NEWARK, Ohio (AP) — A trip to the bank these days is often little more than a task begging to be crossed off a to-do list. If it can’t be done with a zip through the ATM or on a smartphone, it’s nestled somewhere between buying light bulbs and getting an oil change.

But a trip to the Home Building Association Company in downtown Newark in the early 1900s was more than an errand. It was an experience.

The building, on the west side of Courthouse Square, was guarded by a vigilant lion, carved into the gray, terra cotta exterior walls. The bright mosaics on the building’s façade drew customers in to a rich interior, with marble floors and ornately painted ceilings. Light passed through opalescent windows to cast a warm glow on colorful geometric murals that covered the walls.

All this to cash a check.

That’s exactly how architect Louis Sullivan planned it.

“He wanted public spaces to be grand,” said Connie Hawk, director of the Licking County Foundation, which was given Newark’s Louis Sullivan building as a gift in 2014.

The building sat empty for nearly a decade, but now the foundation is teaming up with Explore Licking County to make Sullivan’s bank an inspiring public space once again. Restoration work on the iconic building is underway, and the tourism group plans to make the building its headquarters once the work is completed in late 2018.

One of eight “jewel box” banks built by Sullivan between 1906 and 1916 throughout the Midwest, the Newark building opened its doors as the Home Building Association Company in 1915. The jewel box buildings were constructed toward the end of Sullivan’s career and were only part of his legacy. Born in 1856, he was a Chicago architect who believed America should have its own architectural style. He was Frank Lloyd Wright’s mentor and is considered to be the father of modern skyscrapers.

Commonly known as the Old Home, Sullivan’s Newark creation housed a number of banks since its construction, as well as a meat market, jewelry store and ice cream parlor.

The first phase of the renovation will focus on the building’s basement, which extends beneath the sidewalks on Main and Third streets.

The foundation hoped to do the building’s restoration all at once, but because Newark’s downtown sewer and street overhaul work is now taking place on the northwest quadrant of Courthouse Square, it made sense to begin work on the basement now while the streets and sidewalks on the ground level are already being dug up.

The basement portion of the project will involve replacing the existing sidewalk structural deck, adding waterproofing, insulation and drainage, and installing new steel beams and concrete slab. This portion of the project is estimated to cost more than $636,000. Much of the funds have been raised, but the foundation is still looking to raise about $205,000.

Once the basement work is completed, a master plan and estimate will be put in place at the end of this year for completing the restoration of the rest of the building, and another fundraising campaign will begin in 2017 to raise the rest of the money for the work.
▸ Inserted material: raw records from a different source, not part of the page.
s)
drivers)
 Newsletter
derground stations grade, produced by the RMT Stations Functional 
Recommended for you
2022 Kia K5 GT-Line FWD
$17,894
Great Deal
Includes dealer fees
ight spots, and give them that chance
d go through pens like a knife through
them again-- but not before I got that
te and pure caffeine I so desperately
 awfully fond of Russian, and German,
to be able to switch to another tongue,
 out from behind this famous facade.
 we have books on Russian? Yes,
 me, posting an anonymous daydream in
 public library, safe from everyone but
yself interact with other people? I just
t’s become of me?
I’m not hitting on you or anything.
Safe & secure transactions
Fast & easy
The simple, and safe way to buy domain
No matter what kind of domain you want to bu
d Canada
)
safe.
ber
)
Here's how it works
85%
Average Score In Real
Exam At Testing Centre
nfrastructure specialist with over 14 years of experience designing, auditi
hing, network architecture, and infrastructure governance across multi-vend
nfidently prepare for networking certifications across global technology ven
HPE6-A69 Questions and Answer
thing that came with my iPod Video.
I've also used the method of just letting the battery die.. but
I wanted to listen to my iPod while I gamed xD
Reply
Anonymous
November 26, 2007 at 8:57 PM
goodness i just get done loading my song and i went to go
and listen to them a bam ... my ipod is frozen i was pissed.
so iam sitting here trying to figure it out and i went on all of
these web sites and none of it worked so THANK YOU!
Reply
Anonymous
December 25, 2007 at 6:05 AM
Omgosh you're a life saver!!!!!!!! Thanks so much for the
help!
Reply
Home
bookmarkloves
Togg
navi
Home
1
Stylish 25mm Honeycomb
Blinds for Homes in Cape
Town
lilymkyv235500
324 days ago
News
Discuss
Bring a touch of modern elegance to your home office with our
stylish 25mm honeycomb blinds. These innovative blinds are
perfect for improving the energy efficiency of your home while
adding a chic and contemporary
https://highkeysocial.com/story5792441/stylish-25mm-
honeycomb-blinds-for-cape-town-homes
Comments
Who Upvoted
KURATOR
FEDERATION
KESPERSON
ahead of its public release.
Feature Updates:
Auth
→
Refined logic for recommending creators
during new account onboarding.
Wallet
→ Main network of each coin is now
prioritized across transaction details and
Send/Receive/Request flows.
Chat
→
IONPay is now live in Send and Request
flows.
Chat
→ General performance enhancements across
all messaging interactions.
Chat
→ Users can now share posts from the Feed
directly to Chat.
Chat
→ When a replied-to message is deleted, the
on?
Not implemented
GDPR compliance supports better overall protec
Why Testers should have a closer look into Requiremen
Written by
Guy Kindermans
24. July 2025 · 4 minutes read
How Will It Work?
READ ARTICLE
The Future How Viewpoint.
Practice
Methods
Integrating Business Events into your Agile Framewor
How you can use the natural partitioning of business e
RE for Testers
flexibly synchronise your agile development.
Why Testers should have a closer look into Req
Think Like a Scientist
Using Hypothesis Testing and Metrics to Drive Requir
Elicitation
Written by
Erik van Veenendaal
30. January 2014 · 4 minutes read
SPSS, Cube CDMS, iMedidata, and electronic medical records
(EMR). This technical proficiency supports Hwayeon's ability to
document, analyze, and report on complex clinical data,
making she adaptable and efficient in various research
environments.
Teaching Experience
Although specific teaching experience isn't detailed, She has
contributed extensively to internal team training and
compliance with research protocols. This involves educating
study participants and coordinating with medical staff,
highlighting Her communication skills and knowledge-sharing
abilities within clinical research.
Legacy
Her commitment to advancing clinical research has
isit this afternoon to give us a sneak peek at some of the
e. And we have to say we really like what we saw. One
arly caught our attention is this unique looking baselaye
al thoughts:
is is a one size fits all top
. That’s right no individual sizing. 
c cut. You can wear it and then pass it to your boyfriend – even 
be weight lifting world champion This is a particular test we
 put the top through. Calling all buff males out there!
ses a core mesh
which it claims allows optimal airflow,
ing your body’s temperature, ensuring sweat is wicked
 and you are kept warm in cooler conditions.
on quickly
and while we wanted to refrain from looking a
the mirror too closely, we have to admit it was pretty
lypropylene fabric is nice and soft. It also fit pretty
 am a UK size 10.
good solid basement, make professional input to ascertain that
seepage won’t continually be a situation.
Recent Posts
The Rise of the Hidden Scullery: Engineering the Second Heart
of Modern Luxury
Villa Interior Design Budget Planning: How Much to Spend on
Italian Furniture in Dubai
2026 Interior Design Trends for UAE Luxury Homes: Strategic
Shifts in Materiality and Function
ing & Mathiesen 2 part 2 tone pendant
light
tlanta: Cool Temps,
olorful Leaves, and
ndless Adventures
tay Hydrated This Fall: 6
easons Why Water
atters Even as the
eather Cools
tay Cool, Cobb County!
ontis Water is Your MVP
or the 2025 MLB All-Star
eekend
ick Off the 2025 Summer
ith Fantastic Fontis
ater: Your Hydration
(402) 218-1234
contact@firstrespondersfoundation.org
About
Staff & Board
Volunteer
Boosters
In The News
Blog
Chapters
Newark native Stephen Jones, who hoped to see Sullivan’s bank restored, purchased the building for $225,000 in 2007. But restoration work was slow to progress, and after attempts to sell the building failed Jones donated the building to the Licking County Foundation, hoping restoration efforts would continue.

Since then, the foundation and a team of volunteers have worked to develop the plan for restoration. That meant finding a purpose for the building that added value to the community, Hawk said.

“It is a one-of-a-kind building. It’s a national treasure. It’s a jewel box,” Hawk said. “But unless it has a purpose and has people enjoying it, it is just that.”

Explore Licking County, which currently has offices at the Newark Earthworks in Heath, seemed the perfect tenant for the Sullivan building, she said.

It was a no-brainer for the travel and visitors organization, said Explore Licking County Executive Director Dan Moder. The building is in the county seat and serves as a gateway to Courthouse Square, which is getting a rejuvenation of its own with the ongoing street overhaul project and renovations to the Licking County Courthouse.

“What a great piece of real estate to do what we do,” he said. “We can’t wait.”